WHAT THE EXERCISE ASKS = Leave the pictures aside and copy all the data exactly.
--- START ---
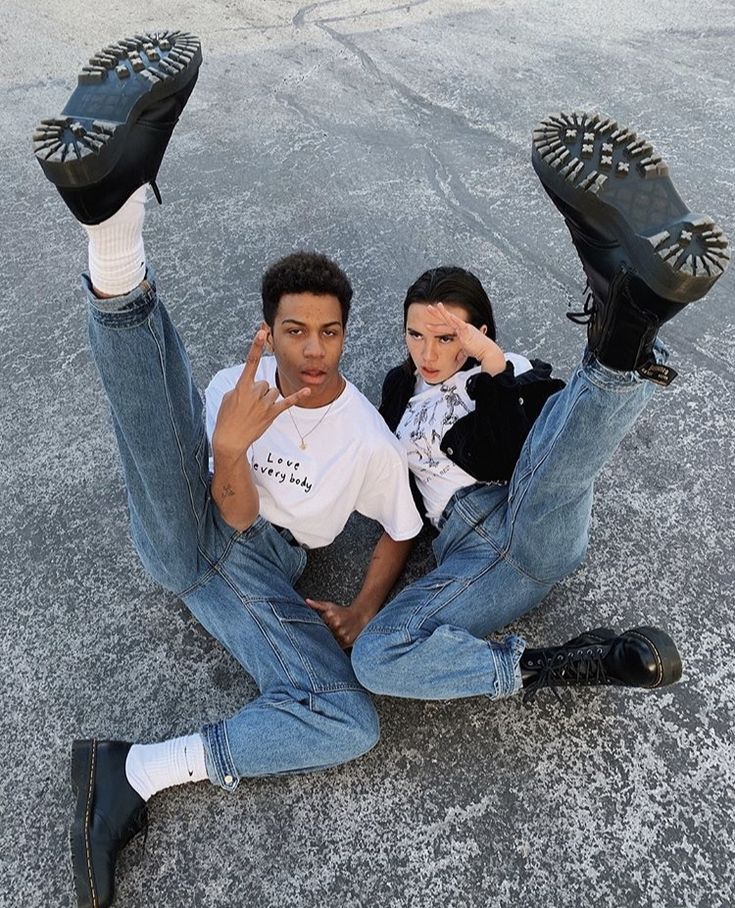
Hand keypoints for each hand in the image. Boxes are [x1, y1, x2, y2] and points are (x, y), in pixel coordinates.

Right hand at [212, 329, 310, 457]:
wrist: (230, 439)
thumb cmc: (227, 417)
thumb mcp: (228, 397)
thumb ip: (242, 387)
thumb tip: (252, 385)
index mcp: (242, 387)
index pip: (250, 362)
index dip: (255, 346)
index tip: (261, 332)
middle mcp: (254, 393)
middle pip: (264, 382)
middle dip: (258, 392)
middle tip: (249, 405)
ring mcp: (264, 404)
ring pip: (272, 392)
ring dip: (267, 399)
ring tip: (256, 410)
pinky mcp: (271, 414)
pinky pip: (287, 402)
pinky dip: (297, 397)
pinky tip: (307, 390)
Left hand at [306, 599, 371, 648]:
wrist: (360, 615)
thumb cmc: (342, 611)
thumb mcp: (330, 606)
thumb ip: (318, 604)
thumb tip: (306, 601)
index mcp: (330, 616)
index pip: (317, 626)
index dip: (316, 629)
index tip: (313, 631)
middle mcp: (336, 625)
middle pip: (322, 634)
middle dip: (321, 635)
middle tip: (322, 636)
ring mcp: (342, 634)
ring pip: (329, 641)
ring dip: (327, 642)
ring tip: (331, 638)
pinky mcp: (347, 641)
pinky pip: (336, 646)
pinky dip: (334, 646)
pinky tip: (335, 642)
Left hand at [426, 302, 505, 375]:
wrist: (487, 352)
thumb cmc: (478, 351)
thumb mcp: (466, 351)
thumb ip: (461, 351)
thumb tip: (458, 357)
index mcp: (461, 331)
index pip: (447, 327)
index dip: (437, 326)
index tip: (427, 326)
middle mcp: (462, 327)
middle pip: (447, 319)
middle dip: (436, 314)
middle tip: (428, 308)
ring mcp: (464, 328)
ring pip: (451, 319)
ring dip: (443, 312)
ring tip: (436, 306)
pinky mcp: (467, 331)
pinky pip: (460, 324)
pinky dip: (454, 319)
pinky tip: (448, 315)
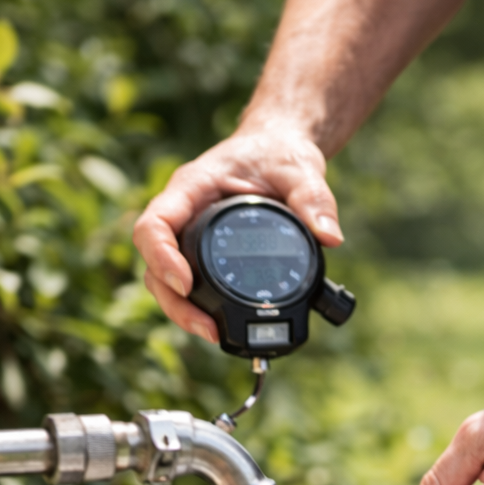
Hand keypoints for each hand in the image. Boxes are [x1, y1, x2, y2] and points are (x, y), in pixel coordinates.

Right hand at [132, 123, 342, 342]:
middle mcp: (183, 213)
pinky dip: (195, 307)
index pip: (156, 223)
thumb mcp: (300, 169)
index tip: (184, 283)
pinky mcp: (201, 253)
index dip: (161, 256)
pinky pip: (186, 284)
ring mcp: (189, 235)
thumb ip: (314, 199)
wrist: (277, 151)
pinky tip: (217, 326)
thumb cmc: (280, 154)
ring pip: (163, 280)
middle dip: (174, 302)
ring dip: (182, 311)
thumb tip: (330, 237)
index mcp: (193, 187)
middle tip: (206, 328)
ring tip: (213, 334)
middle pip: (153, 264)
--- END ---
FINISHED EXERCISE =
Hand keypoints for each hand in the image. Boxes are [x1, y1, x2, y2] and points are (x, y), in pixel coordinates.

Right hand at [212, 329, 310, 457]:
wrist: (230, 439)
thumb cmc: (227, 417)
thumb mcp: (228, 397)
thumb ip: (242, 387)
thumb tip: (252, 385)
index mcp: (242, 387)
index pip: (250, 362)
index dip: (255, 346)
index tip: (261, 332)
middle mcp: (254, 393)
middle pip: (264, 382)
middle dip: (258, 392)
middle tip: (249, 405)
ring mcp: (264, 404)
ring pip: (272, 392)
ring dip: (267, 399)
ring tip: (256, 410)
pinky mcp: (271, 414)
pinky pip: (287, 402)
pinky dip: (297, 397)
pinky tip: (307, 390)
Left hand at [306, 599, 371, 648]:
wrist: (360, 615)
thumb cmc: (342, 611)
thumb mcp: (330, 606)
thumb ip: (318, 604)
thumb tip: (306, 601)
index mcp: (330, 616)
index pip: (317, 626)
index dip: (316, 629)
index tip: (313, 631)
middle mcp: (336, 625)
middle pip: (322, 634)
middle dip: (321, 635)
middle tip: (322, 636)
ring mcp: (342, 634)
ring pip: (329, 641)
ring dip: (327, 642)
ring tip: (331, 638)
pinky mcp: (347, 641)
pinky pip: (336, 646)
pinky dip: (334, 646)
pinky tip: (335, 642)
Left hand at [426, 302, 505, 375]:
wrist: (487, 352)
thumb cmc: (478, 351)
thumb mcp: (466, 351)
thumb ip: (461, 351)
thumb tip: (458, 357)
index mcp: (461, 331)
index pip: (447, 327)
index dip: (437, 326)
index tip: (427, 326)
middle mcp: (462, 327)
middle pip: (447, 319)
middle dip: (436, 314)
middle tip: (428, 308)
ring mcp: (464, 328)
ring pip: (451, 319)
ring dip: (443, 312)
ring tip: (436, 306)
pinky mcp: (467, 331)
pinky pip: (460, 324)
pinky dip: (454, 319)
pinky tip: (448, 315)
Hand keypoints for each hand in the image. Boxes are [x1, y1, x2, y2] and points are (x, y), in pixel coordinates.

Right hand at [132, 123, 342, 342]:
middle mcp: (183, 213)
pinky dip: (195, 307)
index pip: (156, 223)
thumb mcp: (300, 169)
index tip: (184, 283)
pinky mcp: (201, 253)
index dip: (161, 256)
pinky pip: (186, 284)
ring mcp: (189, 235)
thumb ip: (314, 199)
wrist: (277, 151)
pinky tip: (217, 326)
thumb cmc: (280, 154)
ring pip: (163, 280)
middle dip: (174, 302)
ring dip: (182, 311)
thumb tip: (330, 237)
index mcp: (193, 187)
middle tip: (206, 328)
ring tip: (213, 334)
middle pip: (153, 264)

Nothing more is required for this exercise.